● **What you have to do**:
The answer must be a bare number: the count of lines below that contain "also".

━━━ Available data

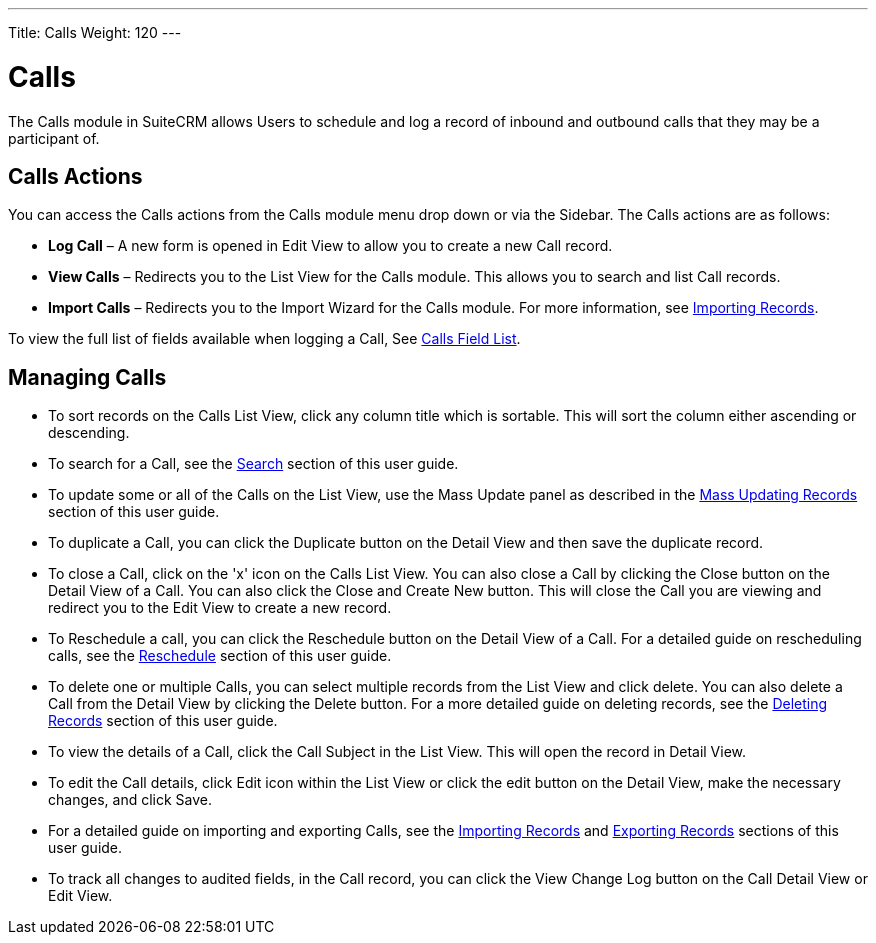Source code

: ---
Title: Calls
Weight: 120
---

= Calls

The Calls module in SuiteCRM allows Users to schedule and log a record
of inbound and outbound calls that they may be a participant of.

== Calls Actions

You can access the Calls actions from the Calls module menu drop down or
via the Sidebar. The Calls actions are as follows:

* *Log Call* – A new form is opened in Edit View to allow you to create a
new Call record.
* *View Calls* – Redirects you to the List View for the Calls module. This
allows you to search and list Call records.
* *Import Calls* – Redirects you to the Import Wizard for the Calls
module. For more information, see link:/user/introduction/user-interface/#_importing_records[Importing Records].

To view the full list of fields available when logging a Call, See
link:/user/appendix-a/#_calls_field_list[Calls Field List].

== Managing Calls

* To sort records on the Calls List View, click any column title which
is sortable. This will sort the column either ascending or descending.
* To search for a Call, see the link:/user/introduction/user-interface/#_search[Search] section of this
user guide.
* To update some or all of the Calls on the List View, use the Mass
Update panel as described in the link:/user/introduction/user-interface/#_mass_updating_records[Mass Updating Records] section of this user guide.
* To duplicate a Call, you can click the Duplicate button on the Detail
View and then save the duplicate record.
* To close a Call, click on the 'x' icon on the Calls List View. You can
also close a Call by clicking the Close button on the Detail View of a
Call. You can also click the Close and Create New button. This will
close the Call you are viewing and redirect you to the Edit View to
create a new record.
* To Reschedule a call, you can click the Reschedule button on the
Detail View of a Call. For a detailed guide on rescheduling calls, see
the link:/user/advanced-modules/#_reschedule[Reschedule] section of this user guide.
* To delete one or multiple Calls, you can select multiple records from
the List View and click delete. You can also delete a Call from the
Detail View by clicking the Delete button. For a more detailed guide on
deleting records, see the link:/user/introduction/user-interface/#_deleting_records[Deleting Records]
section of this user guide.
* To view the details of a Call, click the Call Subject in the List
View. This will open the record in Detail View.
* To edit the Call details, click Edit icon within the List View or
click the edit button on the Detail View, make the necessary changes,
and click Save.
* For a detailed guide on importing and exporting Calls, see the
link:/user/introduction/user-interface/#_importing_records[Importing Records] and
link:/user/introduction/user-interface/#_exporting_records[Exporting Records] sections of this user guide.
* To track all changes to audited fields, in the Call record, you can
click the View Change Log button on the Call Detail View or Edit View.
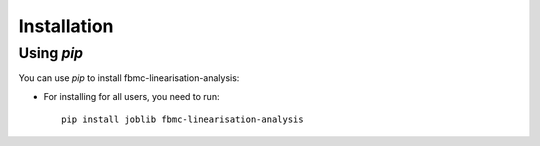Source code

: 
Installation
============

Using `pip`
------------

You can use `pip` to install fbmc-linearisation-analysis:


* For installing for all users, you need to run::

    pip install joblib fbmc-linearisation-analysis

━━━━━━

● **Answer box**:
3